If asked to describe himself, Kevin Watson would tell you that he is a seminary professor and an author who writes books for professors and “ordinary” people.
If asked to describe himself, Kevin Watson would tell you that he is a seminary professor and an author who writes books for professors and “ordinary” people.
One of Kevin’s deepest desires is to see people know God’s perfect love for them, find freedom from sin and shame, and move from merely surviving to absolutely thriving.
Watson is the Associate Professor of Wesleyan and Methodist Studies at Emory University’s Candler School of Theology. Prior to joining the faculty at Candler, Watson taught at Seattle Pacific University. He completed his PhD at Southern Methodist University, writing his dissertation on the role of small group formation in the early Methodist revival. He is an ordained elder in the Oklahoma Conference of The United Methodist Church. He shares, “My goal in teaching is to pastor students as they prepare for leadership in the church and to help them appreciate their history and connection to the broader Church. My favorite thing to do as a professor is pray with students.”
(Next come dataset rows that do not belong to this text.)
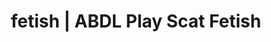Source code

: ---
categories:
- Latex Fetish
- Vintage Boudoir
- Slow Burn
- Alt Romance
- Femdom
image: /assets/images/1747714273128.jpg
layout: post
schema:
  description: Premium adult content featuring ABDL Play, Scat Fetish. High-quality
    artwork with provocative themes.
  keywords:
  - Real Couples
  - ABDL Play
  - Vintage Boudoir
  - Slow Burn
  - Gender-Fluid
  - ASMR Erotica
  - Scat Fetish
  name: 1747714273128 | ABDL Play Scat Fetish
  type: VisualArtwork
seo:
  description: Featured content with premium ABDL Play, Scat Fetish. HD images available.
  keywords: ABDL Play, Scat Fetish
  og_image: /assets/images/1747714273128.jpg
  schema_type: VisualArtwork
tags:
- '#fetish'
- ABDL Play
- Scat Fetish
title: fetish | ABDL Play Scat Fetish
---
Kevin was called into ministry in college after participating in a short-term mission trip. God led him into full-time Christian ministry and in seminary that became more focused toward the renewal of Methodism. And when he was pastoring in Lamont, Oklahoma, he was led to pastor seminary students preparing to become pastors. Kevin tested that by starting to pursue PhD work.
Two of Watson’s key seminary mentors were both John Wesley Fellows and sometime during seminary they told him about the Fellowship. One of the main reasons he was interested in the Fellowship was because of his calling to work for the renewal of Methodism – a cornerstone of AFTE and the John Wesley Fellowship. Once his focus became more specific to work for the renewal of Methodism by pastoring seminary students, AFTE was immediately an organization Kevin saw as essential for his own commitment and a network he needed to be connected to for wisdom, encouragement, and prayer.
Kevin said, “One of the temptations of life in the academy is to divorce your scholarship from your faith. Wesleyan scholars are determined to, in the words of Charles Wesley, ‘unite the pair so long disjoined, knowledge and vital piety.’ For me, this means that my academic work is deeply connected to my commitment to the church. My research and writing come out of a desire to serve the church. And it often compels me to try to translate that work in ways that can be of direct service to the church. Wesleyan scholars are committed to rigorous pursuit of truth in service to the church.”
Dr. Watson has been recognized as a sharp young traditionalist and has written insightfully stressing the importance of early Methodist’s small spiritual accountability groups and their application for today. He expresses his sense of urgency this way, “The Church in the United States, and its academic institutions, are in desperate need of renewal. John Wesley talked about the form and power of godliness being essential for Methodism’s mission. I wonder if we have lost both the form and the power of godliness in contemporary U.S. Methodism. I am working toward the renewal of the church by emphasizing the ways God had been at work in Methodism’s past. I hope to remind contemporary Wesleyans and Methodists of the reason we were raised up by the Holy Spirit in the first place. I hope to remind us that we are part of a heritage where the Lord has done great things and we are blessed to steward this tradition. I am convinced that there are wells that still have living water in them and that our work is to unplug those wells and drink deeply from that living water. (check out Genesis 26: 15-18) Related to this is a conviction that we cannot renew ourselves. Renewal will come from repentance and complete surrender, trust, and dependence on Jesus Christ to do in us and through us what we cannot do ourselves.”
The John Wesley Fellowship has played an important role in his path. For Kevin, it is the relationships that have been most important. He completed his PhD at SMU under the supervision of a John Wesley Fellow. Another Fellow was on his dissertation committee and he was hired by a JWF for his first full-time teaching position. The greatest benefit he received, however, was from his colleagues who were junior Fellows at the same time as he was. Watson was blessed to make several lifelong friendships during the formative years of his PhD program, with people he met through the annual Christmas Conferences, people he would not otherwise know well.
Watson is the sole author of four books and co-author of two more. He has published academic articles in multiple scholarly journals and a variety of ecclesial print and online publications. Kevin enjoys freelance writing on contemporary issues facing the church, small group dynamics, Christian discipleship and the theology and pursuit of holiness.
Kevin and his wife Melissa and their three children live just outside of Atlanta, Georgia.